I left him and returned at noon to find a meager effort the result of his morning’s work. Nevertheless I gave him the coins for his noodles and bade him come back when he had eaten.

He did not come back. I never saw him again until about six months later, when I happened to meet him in another street on the opposite side of the town where I seldom went. He put out his hand to beg, and when he saw who I was horror spread over his brown face. Without one word he darted away and after this time I truly never saw him again.

One Christmas Eve I heard a childish voice at our back door, and opening it, I found there on the doorstep a little boy of perhaps eight, thin and starved, and clad only in a cotton shirt. He was a pretty boy, unusually so, and he looked at me with huge dark eyes.

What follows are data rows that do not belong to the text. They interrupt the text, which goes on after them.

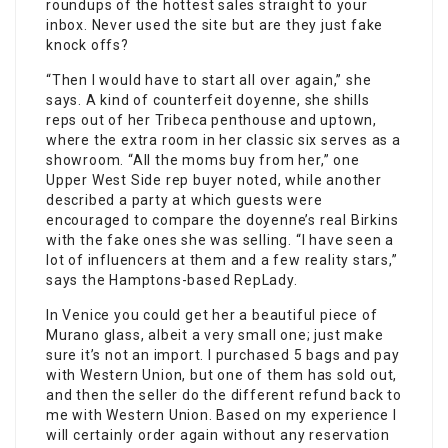
roundups of the hottest sales straight to your
inbox. Never used the site but are they just fake
knock offs?
“Then I would have to start all over again,” she
says. A kind of counterfeit doyenne, she shills
reps out of her Tribeca penthouse and uptown,
where the extra room in her classic six serves as a
showroom. “All the moms buy from her,” one
Upper West Side rep buyer noted, while another
described a party at which guests were
encouraged to compare the doyenne’s real Birkins
with the fake ones she was selling. “I have seen a
lot of influencers at them and a few reality stars,”
says the Hamptons-based RepLady.
In Venice you could get her a beautiful piece of
Murano glass, albeit a very small one; just make
sure it’s not an import. I purchased 5 bags and pay
with Western Union, but one of them has sold out,
and then the seller do the different refund back to
me with Western Union. Based on my experience I
will certainly order again without any reservation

“Why are you here?” I asked.

“They told me it was your feast day and I thought you might have some scraps for me to eat,” he said plaintively.

“Where are you parents?” I asked.

“I have none,” he said.

“You must have a family,” I remonstrated.

“I have no one,” he said in his pathetic voice. “My father and mother and I were walking south to escape the northern famine and they fell ill and died and so I am alone.” It was true that there was a famine in the North that year and the boy looked honest. At any rate, my heart was soft with Christmas sentiment, and so I brought him in and bathed him and put warm clothes on him and fed him. Then I made up a cot in the small study and put him to bed. Nothing was hidden in our life, and of course the two servants we employed soon spread the news about the orphan and the next morning my first visitor was Madame Chang. She heard the story and then she inspected the small boy. He looked back at her in apparent innocence, answering her questions while she stared at him thoughtfully. After a while she sent him to the kitchen and she cogitated and then spoke.